Romans 9:20 - Coke's Commentary on the Holy Bible

Bible Comments

Nay but, O man, &c.— St. Paul shews here, that the nations of the world, who are by a better right in the hands and disposal of God, than the clay in the power of thepotter, may, without calling his justice in question, "be made great and glorious, or be pulled down or brought into contempt, as he pleases." That he here speaks of men nationally, and not personally, in reference to their eternal state, is evident not only from the beginning of this chapter, where he expresses his concern for the rejection of the Jews, and from the instances that he brings of Isaac, Jacob, Esau, and Pharaoh: but it appears also very clearly from the verses immediately following; where, by the vessels of wrath fitted to destruction, (keeping up the metaphor of the potter,) he manifestly means the nation of the Jews; who were now grown ripe for the destruction which God would bring upon them; and by vessels of mercy, the christian church, consisting of a small number of converted Jews, and the rest made up of Gentiles; who, together, were thenceforwards to be the people of God in this general sense, instead of the Jewish nation, Romans 9:24. The sense therefore of this and the following verses is this: "How darest thou, O man, to call God to account, and question his justice, in casting off his ancient people the Jews?
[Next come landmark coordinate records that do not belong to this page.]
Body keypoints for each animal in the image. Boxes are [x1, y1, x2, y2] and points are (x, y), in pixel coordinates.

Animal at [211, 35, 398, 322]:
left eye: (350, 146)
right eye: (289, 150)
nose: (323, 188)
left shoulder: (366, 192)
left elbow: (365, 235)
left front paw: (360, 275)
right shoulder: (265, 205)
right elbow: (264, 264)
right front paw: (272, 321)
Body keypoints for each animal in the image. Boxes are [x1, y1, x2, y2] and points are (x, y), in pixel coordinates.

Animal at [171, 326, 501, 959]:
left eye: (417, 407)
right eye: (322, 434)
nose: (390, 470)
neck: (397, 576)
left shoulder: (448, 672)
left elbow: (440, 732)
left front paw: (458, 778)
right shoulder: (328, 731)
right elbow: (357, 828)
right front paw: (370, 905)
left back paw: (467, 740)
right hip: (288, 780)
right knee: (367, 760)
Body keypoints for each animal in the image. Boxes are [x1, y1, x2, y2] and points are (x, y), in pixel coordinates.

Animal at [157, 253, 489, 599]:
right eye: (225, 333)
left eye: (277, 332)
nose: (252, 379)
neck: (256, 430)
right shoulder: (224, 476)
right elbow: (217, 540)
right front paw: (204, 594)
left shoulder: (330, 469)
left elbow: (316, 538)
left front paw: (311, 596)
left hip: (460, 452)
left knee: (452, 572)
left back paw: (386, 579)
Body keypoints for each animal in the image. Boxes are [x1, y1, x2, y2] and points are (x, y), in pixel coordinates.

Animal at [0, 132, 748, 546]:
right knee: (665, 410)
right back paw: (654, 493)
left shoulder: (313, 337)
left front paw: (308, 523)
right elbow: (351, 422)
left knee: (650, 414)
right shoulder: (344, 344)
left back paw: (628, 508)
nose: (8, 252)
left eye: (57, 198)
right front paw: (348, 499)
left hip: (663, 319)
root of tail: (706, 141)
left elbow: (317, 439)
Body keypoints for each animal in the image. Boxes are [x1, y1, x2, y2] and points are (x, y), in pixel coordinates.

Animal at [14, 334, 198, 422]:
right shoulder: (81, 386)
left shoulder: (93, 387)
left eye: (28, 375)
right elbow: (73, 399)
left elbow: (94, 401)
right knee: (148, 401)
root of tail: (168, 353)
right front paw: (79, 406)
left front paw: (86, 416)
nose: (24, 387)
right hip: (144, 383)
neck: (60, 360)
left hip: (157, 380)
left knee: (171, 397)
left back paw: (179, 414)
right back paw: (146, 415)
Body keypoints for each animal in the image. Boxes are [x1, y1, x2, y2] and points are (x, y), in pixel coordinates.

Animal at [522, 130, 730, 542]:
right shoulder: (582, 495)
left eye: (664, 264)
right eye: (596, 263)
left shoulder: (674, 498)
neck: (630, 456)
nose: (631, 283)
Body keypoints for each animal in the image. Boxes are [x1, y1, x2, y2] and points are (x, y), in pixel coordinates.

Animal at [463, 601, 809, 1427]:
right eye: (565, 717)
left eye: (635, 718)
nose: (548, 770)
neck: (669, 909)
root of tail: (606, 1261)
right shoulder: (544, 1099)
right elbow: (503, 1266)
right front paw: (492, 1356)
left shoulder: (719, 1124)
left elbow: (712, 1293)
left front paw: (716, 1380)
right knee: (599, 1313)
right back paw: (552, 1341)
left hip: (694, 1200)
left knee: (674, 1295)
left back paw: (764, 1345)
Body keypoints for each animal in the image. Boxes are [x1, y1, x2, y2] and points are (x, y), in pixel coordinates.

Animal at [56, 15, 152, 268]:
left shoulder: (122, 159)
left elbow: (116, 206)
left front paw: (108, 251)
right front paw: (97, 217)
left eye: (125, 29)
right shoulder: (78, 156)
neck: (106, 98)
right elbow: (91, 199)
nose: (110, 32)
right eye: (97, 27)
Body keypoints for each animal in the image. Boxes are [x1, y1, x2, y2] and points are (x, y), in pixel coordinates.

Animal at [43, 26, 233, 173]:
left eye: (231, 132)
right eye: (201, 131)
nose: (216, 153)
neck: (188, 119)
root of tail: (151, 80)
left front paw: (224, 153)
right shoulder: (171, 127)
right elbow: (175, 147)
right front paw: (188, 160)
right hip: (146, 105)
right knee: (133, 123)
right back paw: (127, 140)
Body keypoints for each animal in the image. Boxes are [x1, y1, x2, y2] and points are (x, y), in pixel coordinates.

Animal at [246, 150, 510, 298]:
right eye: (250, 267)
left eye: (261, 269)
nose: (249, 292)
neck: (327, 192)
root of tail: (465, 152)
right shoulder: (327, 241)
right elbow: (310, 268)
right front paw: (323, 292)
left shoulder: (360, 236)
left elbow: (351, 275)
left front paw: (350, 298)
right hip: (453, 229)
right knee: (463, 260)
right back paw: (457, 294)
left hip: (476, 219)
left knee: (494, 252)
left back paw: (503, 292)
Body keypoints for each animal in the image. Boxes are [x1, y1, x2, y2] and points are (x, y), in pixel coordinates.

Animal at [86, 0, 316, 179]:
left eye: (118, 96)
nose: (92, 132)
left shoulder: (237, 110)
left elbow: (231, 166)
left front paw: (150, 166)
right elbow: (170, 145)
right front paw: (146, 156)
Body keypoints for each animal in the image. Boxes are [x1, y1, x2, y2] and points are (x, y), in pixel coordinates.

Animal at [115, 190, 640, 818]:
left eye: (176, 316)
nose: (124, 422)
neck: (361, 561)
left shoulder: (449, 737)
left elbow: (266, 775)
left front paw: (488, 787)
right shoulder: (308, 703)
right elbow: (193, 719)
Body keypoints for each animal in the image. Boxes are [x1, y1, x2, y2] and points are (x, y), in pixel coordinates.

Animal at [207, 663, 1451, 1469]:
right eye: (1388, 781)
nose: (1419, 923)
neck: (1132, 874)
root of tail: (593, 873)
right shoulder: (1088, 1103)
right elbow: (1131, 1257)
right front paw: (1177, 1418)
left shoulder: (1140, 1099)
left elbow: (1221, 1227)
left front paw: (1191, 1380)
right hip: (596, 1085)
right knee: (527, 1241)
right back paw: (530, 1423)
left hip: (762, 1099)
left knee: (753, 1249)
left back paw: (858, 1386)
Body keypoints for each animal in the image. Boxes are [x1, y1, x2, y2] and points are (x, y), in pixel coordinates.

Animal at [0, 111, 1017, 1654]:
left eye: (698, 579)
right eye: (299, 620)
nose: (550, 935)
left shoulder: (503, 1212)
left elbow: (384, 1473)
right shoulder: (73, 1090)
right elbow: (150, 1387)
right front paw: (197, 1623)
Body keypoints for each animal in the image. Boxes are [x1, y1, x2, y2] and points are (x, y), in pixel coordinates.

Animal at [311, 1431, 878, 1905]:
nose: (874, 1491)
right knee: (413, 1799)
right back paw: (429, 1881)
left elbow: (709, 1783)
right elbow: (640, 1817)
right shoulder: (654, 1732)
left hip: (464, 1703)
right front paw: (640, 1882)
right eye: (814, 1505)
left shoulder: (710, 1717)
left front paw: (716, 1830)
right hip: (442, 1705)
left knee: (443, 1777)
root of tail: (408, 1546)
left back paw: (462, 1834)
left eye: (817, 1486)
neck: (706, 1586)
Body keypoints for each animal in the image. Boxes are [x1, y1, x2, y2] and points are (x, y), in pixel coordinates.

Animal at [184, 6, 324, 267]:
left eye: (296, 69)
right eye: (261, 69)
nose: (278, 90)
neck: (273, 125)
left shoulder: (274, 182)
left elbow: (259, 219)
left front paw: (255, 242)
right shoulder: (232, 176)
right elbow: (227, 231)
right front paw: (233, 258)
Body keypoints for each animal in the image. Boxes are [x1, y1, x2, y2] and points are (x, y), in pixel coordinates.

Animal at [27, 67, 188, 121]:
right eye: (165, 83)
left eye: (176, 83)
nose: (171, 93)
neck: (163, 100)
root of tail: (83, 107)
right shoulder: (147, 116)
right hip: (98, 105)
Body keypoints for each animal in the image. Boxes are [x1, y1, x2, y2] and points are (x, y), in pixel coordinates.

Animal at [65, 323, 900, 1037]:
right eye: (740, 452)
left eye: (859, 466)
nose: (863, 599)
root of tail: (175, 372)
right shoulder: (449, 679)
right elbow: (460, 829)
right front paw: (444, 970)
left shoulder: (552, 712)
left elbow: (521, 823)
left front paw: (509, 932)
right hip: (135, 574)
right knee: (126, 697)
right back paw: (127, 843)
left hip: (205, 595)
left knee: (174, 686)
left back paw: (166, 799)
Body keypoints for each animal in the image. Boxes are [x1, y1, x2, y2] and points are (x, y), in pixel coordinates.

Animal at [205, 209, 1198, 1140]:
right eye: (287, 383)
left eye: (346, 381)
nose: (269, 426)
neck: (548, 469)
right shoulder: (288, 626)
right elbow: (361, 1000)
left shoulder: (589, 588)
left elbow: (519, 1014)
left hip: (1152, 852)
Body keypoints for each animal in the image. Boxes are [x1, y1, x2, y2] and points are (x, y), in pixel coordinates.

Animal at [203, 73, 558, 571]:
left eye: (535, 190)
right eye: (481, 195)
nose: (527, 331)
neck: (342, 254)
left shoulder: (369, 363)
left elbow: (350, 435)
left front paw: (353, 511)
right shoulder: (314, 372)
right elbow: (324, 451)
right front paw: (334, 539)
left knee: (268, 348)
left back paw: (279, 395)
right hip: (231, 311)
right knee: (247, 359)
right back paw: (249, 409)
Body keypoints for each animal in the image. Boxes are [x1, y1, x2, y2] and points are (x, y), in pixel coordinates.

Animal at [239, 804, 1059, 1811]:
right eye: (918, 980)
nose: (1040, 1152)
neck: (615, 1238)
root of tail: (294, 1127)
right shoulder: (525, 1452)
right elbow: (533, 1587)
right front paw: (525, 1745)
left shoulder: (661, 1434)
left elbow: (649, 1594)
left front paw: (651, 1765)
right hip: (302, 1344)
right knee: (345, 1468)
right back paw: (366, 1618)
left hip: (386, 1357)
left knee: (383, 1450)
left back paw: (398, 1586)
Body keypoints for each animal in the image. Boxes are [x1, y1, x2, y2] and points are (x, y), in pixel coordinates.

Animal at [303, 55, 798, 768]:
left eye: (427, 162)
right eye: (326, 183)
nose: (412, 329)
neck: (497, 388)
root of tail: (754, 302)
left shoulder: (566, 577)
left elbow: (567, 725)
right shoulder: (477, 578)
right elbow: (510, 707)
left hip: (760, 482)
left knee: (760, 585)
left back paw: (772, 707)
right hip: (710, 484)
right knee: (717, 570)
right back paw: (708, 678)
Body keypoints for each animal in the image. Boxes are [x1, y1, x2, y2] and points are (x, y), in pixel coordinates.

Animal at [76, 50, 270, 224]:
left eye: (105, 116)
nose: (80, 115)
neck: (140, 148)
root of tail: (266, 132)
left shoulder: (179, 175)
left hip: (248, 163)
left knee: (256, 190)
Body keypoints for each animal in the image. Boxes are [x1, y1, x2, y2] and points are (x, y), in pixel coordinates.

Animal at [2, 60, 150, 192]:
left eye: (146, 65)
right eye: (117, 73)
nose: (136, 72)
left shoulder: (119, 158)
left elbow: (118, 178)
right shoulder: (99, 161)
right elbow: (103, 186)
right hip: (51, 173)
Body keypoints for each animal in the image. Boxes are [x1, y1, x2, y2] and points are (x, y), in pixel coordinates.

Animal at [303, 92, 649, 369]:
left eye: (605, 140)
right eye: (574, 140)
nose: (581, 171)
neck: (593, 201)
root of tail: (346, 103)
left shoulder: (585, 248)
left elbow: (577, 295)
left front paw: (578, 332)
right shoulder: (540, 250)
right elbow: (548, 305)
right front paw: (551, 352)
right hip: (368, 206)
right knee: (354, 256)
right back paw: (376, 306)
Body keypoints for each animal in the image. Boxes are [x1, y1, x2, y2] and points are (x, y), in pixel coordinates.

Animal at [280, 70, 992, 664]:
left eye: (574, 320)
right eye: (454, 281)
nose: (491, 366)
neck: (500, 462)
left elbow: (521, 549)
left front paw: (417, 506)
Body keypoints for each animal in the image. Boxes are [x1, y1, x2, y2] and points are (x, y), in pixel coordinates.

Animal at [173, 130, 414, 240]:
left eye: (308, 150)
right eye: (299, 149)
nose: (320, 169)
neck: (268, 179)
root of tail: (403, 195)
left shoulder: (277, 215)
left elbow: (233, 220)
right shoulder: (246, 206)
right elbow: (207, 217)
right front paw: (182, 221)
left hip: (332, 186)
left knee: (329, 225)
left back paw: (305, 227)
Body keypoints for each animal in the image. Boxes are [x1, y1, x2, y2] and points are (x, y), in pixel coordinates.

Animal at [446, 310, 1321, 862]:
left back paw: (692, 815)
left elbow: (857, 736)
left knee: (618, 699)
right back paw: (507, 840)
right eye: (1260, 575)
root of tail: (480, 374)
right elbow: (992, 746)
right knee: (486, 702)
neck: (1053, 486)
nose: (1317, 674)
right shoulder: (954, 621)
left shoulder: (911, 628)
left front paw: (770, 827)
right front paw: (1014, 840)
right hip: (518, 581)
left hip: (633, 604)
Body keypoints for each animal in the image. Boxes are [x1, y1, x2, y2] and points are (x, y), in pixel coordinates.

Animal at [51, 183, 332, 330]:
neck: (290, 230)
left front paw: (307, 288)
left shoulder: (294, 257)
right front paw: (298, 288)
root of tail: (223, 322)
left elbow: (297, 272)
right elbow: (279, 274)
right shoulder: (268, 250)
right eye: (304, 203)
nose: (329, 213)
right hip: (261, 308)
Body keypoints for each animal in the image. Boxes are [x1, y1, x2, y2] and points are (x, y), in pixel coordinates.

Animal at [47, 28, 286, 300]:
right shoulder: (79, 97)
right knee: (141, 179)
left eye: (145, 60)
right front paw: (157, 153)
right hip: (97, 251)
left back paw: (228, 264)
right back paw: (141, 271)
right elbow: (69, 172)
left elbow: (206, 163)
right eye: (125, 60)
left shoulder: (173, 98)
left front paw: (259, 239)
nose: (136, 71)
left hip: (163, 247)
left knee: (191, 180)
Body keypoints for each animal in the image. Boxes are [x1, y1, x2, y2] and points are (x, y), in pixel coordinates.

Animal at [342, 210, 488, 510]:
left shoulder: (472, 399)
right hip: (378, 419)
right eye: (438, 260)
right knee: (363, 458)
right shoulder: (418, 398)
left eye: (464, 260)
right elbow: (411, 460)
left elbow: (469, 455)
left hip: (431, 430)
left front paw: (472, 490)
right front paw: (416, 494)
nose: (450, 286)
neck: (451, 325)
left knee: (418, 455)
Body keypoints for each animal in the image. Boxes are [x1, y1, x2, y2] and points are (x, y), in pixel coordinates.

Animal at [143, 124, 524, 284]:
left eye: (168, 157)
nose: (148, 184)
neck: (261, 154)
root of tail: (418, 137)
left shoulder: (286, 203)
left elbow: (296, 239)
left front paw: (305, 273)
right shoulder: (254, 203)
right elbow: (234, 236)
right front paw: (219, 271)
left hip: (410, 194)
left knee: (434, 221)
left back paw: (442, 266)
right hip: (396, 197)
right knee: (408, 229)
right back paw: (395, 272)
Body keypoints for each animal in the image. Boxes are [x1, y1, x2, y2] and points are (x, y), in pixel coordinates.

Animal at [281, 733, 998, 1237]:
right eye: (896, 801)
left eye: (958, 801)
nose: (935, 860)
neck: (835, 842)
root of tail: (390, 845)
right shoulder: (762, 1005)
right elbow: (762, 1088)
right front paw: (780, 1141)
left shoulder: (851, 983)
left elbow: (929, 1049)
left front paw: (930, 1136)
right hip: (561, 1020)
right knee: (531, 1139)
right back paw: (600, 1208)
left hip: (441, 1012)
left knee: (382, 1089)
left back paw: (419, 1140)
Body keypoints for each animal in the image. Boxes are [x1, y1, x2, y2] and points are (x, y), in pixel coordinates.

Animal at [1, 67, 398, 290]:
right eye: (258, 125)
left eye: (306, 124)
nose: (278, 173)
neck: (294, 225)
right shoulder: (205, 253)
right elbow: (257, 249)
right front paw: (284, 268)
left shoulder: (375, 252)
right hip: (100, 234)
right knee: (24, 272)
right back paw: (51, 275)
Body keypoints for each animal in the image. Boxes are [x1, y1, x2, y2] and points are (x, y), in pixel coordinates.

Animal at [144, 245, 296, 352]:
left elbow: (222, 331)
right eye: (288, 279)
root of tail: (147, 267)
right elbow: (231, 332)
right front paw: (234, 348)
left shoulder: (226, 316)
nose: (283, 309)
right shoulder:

What if God, willing to punish that sinful people, and to do it so as to make his power known and taken notice of, (and why might not he raise them up for that purpose, as well as Pharaoh and the Egyptians?)—What, I say, if God bore with them a long time, even after they had deserved his wrath, as he did with Pharaoh, that his hand might be the more eminently visible in their destruction; and that also, at the same time, he might with the more glory make known his goodness and mercy to the Gentiles; whom, according to his purpose, he was ready to receive into the glorious state of being his people under the Gospel?" See Locke.

Romans 9:20

20 Nay but, O man, who art thou that repliest against God? Shall the thing formed say to him that formed it, Why hast thou made me thus?